*Exercise details:*
Check whether each statement agrees with the passage on BI and performance management below, answering yes or no and quoting the deciding words: (a) the writer at first doubted that BI and performance management had made as much movement as in the US; (b) the writer held on to that first view; (c) the term "dichotomy" comes from a word meaning "divided".

*Selected extract:*
OK, now that we have covered our geography lesson for the day, let's get back to he question at hand...What do you think...? Do you think BI and performance management have made as much movement down here as they have in the US, especially over the course of the last few years?

At first, I will admit, I didn't think so...There are still many regions in the US that wouldn't have the 1st clue what PM and BI stand for, let alone how to employ the strategic advantage that each presents. But I was wrong...

Dichotomy is defined as "a division into two non-overlapping or mutually exclusive and jointly exhaustive parts. They are often contrasting and spoken of as "opposites". The term comes from dichotomos (divided): dich- ([in] two) temnein (to cut)," by wikipedia (en.wikipedia.org/wiki/Dichotomy).

*Recorded data:*

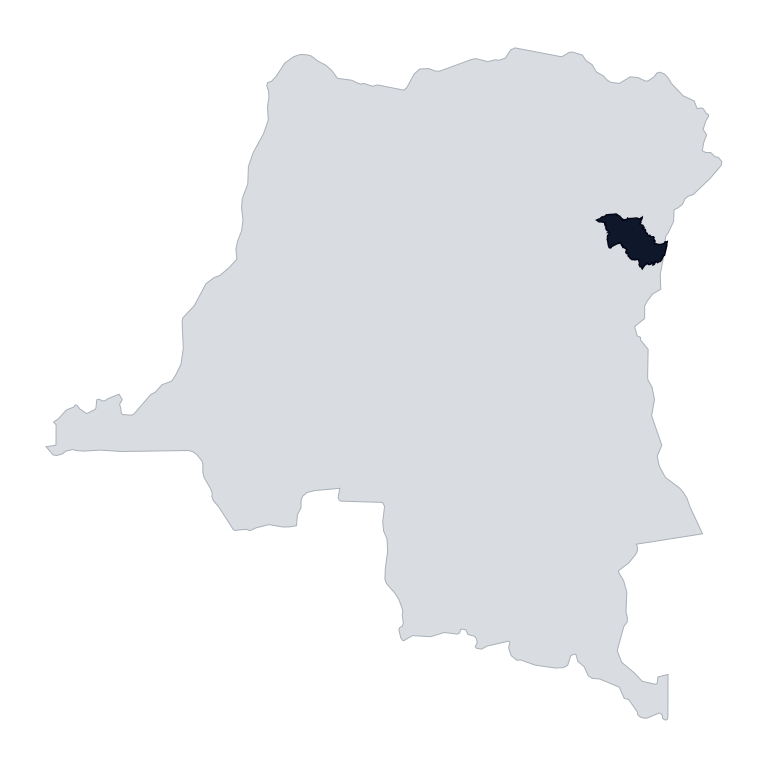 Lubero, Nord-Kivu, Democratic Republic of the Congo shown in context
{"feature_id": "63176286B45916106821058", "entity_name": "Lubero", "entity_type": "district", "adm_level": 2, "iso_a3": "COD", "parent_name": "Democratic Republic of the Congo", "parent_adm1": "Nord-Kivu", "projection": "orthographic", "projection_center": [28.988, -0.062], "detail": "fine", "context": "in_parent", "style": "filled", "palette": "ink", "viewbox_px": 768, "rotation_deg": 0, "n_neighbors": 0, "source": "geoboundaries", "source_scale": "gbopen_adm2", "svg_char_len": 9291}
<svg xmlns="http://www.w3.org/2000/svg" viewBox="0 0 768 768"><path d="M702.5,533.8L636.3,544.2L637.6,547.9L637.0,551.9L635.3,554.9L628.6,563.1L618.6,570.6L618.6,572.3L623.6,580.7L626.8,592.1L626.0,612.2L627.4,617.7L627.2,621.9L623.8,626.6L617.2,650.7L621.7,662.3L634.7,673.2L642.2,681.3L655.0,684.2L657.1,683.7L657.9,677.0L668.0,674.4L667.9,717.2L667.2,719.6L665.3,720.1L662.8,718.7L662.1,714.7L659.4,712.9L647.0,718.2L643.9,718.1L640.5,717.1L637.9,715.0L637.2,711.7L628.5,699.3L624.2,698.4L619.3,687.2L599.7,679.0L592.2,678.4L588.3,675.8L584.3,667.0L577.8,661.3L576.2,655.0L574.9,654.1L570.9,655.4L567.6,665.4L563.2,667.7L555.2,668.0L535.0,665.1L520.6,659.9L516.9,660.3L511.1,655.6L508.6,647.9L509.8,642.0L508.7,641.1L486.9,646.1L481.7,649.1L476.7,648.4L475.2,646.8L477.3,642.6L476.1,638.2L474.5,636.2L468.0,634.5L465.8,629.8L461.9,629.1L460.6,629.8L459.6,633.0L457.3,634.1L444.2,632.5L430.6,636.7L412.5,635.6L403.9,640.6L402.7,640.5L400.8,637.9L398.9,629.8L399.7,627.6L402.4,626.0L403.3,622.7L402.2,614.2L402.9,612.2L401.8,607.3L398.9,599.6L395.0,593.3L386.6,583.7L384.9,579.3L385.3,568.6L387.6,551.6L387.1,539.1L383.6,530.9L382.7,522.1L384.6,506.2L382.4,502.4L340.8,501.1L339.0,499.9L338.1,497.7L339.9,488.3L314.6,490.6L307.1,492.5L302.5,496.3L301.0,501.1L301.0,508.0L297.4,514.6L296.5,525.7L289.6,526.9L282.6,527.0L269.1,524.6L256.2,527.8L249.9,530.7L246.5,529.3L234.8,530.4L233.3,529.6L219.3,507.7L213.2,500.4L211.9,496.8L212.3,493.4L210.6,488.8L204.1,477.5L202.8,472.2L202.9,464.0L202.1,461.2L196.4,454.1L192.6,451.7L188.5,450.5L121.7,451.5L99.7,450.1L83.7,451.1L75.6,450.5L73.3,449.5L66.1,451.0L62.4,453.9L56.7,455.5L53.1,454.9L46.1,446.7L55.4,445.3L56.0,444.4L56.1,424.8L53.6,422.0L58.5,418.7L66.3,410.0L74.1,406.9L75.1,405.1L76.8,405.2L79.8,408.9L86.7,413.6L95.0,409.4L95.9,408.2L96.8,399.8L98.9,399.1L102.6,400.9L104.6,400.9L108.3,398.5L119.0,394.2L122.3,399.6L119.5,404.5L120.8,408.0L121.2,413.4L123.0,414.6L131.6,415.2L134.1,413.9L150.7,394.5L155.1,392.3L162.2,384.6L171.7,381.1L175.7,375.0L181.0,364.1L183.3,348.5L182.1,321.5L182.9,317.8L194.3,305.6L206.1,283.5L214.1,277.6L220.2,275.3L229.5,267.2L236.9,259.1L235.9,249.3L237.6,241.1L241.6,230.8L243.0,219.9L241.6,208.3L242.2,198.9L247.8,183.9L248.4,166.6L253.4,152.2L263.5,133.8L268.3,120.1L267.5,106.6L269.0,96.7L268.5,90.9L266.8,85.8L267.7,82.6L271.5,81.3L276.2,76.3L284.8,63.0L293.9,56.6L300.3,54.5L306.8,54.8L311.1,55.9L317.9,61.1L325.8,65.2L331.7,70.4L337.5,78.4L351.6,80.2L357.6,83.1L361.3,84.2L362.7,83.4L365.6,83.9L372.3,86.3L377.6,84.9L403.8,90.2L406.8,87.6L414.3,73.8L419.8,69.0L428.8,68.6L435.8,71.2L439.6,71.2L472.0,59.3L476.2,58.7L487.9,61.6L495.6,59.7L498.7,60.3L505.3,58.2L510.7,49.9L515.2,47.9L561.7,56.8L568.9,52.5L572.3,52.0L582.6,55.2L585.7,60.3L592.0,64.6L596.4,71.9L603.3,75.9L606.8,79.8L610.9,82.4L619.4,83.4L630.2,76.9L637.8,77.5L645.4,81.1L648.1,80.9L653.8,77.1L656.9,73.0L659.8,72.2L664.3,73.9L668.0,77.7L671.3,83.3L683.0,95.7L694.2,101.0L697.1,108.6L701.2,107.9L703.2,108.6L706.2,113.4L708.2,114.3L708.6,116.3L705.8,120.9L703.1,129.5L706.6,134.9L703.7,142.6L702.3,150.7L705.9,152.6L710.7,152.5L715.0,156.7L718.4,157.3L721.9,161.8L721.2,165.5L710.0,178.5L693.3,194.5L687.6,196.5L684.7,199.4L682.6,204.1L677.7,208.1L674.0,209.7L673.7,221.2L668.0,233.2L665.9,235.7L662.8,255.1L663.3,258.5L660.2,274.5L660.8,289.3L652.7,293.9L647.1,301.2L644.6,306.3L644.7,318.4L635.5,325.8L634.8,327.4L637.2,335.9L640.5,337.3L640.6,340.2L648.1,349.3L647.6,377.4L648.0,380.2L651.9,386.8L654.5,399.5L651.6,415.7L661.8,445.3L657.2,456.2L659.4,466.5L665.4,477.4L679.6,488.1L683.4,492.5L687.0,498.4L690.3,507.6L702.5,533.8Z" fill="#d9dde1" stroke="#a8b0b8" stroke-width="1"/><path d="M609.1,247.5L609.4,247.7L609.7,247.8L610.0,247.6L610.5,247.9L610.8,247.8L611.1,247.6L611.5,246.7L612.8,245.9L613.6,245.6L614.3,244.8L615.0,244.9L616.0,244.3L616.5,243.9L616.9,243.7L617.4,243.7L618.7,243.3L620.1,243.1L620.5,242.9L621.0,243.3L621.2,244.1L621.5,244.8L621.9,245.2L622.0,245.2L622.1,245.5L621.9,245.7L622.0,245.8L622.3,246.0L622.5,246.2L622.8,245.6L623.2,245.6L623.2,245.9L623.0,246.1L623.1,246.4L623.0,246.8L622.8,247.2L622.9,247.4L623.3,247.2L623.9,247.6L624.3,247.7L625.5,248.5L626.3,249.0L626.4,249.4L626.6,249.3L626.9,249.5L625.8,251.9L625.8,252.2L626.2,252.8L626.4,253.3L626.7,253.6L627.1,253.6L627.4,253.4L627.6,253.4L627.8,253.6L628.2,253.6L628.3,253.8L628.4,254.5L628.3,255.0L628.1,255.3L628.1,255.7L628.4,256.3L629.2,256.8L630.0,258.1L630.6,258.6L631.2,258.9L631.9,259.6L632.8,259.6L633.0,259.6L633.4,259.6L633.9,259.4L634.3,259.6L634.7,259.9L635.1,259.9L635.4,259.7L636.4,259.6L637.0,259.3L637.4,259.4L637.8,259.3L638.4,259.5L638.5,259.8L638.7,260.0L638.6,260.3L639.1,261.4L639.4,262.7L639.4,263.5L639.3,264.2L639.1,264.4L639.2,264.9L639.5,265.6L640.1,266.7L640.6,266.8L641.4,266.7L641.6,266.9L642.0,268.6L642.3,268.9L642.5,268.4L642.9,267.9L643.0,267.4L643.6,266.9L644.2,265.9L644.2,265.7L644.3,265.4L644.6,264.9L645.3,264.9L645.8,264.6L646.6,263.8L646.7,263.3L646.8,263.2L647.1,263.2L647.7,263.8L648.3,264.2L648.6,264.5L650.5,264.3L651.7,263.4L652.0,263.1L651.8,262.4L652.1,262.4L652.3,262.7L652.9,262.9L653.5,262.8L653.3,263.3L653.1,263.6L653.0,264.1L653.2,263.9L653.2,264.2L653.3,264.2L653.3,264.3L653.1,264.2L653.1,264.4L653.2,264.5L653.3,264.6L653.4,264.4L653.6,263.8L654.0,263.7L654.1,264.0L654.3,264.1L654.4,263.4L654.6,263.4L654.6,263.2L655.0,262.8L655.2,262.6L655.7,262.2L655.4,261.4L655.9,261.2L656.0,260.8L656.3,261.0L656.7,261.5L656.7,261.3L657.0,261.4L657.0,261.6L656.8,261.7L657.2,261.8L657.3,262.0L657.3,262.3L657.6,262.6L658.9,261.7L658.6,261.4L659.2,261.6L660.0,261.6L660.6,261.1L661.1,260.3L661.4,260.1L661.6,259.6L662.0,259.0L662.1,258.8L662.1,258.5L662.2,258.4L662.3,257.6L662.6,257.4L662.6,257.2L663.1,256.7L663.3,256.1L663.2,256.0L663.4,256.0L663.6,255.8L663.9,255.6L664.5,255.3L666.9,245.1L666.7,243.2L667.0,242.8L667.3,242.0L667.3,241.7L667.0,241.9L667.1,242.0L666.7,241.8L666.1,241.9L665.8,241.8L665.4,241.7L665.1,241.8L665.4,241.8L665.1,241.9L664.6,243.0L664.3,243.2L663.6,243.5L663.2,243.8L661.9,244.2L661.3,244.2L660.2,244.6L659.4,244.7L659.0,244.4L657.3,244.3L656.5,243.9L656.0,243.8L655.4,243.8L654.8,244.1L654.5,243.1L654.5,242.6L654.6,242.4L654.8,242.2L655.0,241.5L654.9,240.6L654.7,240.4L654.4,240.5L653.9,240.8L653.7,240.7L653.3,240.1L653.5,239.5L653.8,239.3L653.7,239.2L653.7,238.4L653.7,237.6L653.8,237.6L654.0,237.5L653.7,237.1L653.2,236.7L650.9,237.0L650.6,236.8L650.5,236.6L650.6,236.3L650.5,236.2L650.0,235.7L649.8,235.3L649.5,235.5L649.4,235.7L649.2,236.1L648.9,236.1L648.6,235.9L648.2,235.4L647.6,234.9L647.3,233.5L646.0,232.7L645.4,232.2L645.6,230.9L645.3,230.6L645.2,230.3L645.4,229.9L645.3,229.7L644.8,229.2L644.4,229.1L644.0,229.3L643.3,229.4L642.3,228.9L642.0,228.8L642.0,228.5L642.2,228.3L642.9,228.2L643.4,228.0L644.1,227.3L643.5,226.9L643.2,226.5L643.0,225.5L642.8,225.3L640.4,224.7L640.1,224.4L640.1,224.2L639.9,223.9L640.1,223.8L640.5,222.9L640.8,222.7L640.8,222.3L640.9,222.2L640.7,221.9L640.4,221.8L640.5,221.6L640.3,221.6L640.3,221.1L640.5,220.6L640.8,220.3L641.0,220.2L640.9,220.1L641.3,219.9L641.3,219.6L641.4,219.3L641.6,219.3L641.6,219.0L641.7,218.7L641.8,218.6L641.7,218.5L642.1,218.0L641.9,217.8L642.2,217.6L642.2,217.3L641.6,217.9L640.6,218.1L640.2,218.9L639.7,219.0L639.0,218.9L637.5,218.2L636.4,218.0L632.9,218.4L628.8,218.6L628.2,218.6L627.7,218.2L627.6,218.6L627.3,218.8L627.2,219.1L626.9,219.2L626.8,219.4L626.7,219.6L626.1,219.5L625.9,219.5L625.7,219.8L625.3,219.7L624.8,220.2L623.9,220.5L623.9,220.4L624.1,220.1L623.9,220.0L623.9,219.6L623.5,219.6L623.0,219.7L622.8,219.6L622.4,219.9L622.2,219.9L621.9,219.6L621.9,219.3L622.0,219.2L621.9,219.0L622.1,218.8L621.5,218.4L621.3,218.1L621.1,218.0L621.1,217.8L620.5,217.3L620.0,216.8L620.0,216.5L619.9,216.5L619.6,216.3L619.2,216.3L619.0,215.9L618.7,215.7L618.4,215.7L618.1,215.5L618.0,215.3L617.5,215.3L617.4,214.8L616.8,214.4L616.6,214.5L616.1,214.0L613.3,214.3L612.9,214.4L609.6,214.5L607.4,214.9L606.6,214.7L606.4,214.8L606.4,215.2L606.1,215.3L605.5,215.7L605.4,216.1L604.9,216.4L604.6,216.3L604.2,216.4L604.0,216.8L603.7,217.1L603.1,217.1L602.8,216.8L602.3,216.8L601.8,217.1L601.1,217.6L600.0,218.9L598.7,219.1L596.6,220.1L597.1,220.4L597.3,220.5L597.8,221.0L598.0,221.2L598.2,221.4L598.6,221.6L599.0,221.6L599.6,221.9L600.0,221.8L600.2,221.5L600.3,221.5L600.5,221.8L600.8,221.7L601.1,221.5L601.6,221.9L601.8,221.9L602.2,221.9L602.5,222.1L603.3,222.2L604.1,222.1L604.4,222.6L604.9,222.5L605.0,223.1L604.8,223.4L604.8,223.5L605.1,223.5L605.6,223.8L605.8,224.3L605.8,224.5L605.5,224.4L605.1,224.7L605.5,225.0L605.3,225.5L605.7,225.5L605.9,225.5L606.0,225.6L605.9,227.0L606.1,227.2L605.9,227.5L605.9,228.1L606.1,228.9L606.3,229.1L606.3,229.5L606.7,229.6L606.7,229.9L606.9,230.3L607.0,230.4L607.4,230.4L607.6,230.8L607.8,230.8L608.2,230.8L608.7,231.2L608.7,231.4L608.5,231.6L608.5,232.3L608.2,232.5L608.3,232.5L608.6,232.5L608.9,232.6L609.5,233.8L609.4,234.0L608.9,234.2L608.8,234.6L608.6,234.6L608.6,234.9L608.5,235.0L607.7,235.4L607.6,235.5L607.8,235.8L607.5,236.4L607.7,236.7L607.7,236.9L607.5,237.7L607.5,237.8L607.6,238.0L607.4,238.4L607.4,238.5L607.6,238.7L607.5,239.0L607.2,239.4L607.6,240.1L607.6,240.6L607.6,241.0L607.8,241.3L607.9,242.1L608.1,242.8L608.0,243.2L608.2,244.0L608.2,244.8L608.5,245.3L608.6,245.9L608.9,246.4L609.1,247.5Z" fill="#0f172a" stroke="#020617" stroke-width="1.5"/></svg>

*Worked solution:*
(a) Yes: "At first, I will admit, I didn't think so"
(b) No: "But I was wrong"
(c) Yes: "The term comes from dichotomos (divided)"